Average mountain – 3,500 metres.
As its triangular, I guessed its volume from halving that of a cube with sides all equalling 3,500m – i.e. 3,500 cubic metres / 2 = 1,750 cubic metres.
Assumed each cubic metre of dirt/gravel would weigh 1 tonne i.e. 1000 kg.
Your average moving truck has a load of 3 tonnes.
1,750 / 3 = approx 580 truckloads.
10 miles equals approx 20 kilometres.
Say the truck travels at 60km/h, making a one way trip 20 minutes and return 40 minutes.
580 x 40 minutes = 23,200 –> i.e. approx 400 hours.
Taking into account an average 8 hour work day – 400/8 = 50 days.

I.E. 50 working days of one truck in constant movement, not taking into account loading time, quarrying, labour constraints etc etc etc.

Oops- Sent submit too early for the previous post.
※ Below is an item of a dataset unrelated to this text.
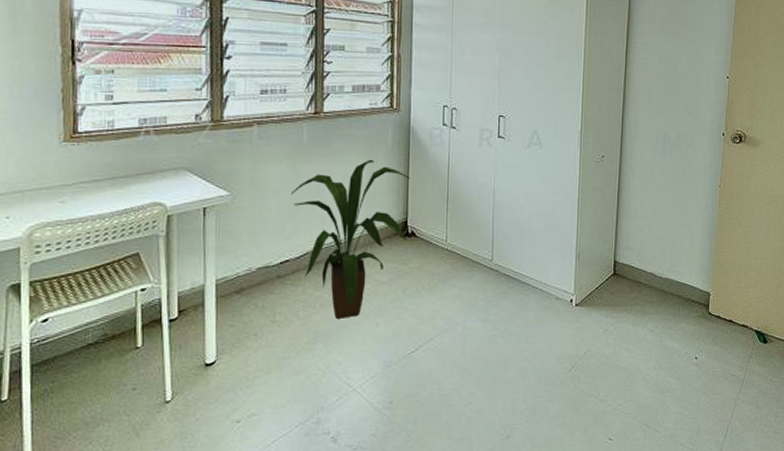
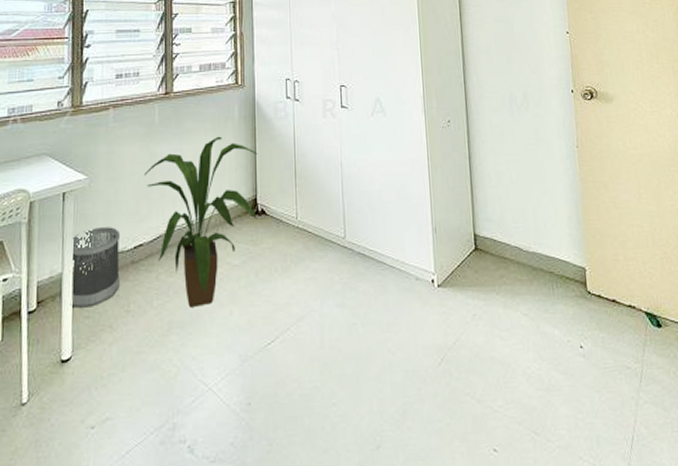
wastebasket: none [213,243,265,317] -> present [70,227,120,308]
Answer would be: Time for breaking the mountain+ time for loading the truck+time for truck’s transportation and back

Average size of the mountain = 1000^3 ft
Average size car’s carrying load = 5^3 ft
Distance for one trip = 10 miles * 2 (for return trip) = 20 miles
Estimated speed = 60mph
Estimated time to travel for one trip = 20 minutes
Time to unload = 10 minutes
Total time for one trip = .5 hours (20 + 10 minutes)

One trip bring 5^3 feet, so taking 1000^3 feet would take (1000/5 )= 200 trips
Each trip takes a half hour, so it would take about 100 hours of consistent work. Factoring in 10 hour work days, it would take 10 days to complete

Average mountain has the height of 1000 m and the base in the shape of circle with radius 50 m. Then, the volume of the mountain is equal to 1/3*3,14*50^2*1000. When we round it, it’s about 2500000m 3. he average truck has dimension: 10x3x2=120m3. Then, we know that we need around 21000 trucks. To load and unload the truck we will need 20 minutes and to go back and forth(so it’s 20 miles) we need 40. So it’s one hour for one truck, hence it’s 21000 hours/24=875 days = 2 years and 4 months (rounded)

Each two-way trip: 20miles
At an average speed of say 40MPH, each trip would take 30min.
Now, considering an average mountain to have a volume of 1 cubic mile and a truck to have a volume of 1000 cb ft, it would take 1cbmi /1000 cbft *5280^3 cbft/cbmi = 125 *30min= 3750 min.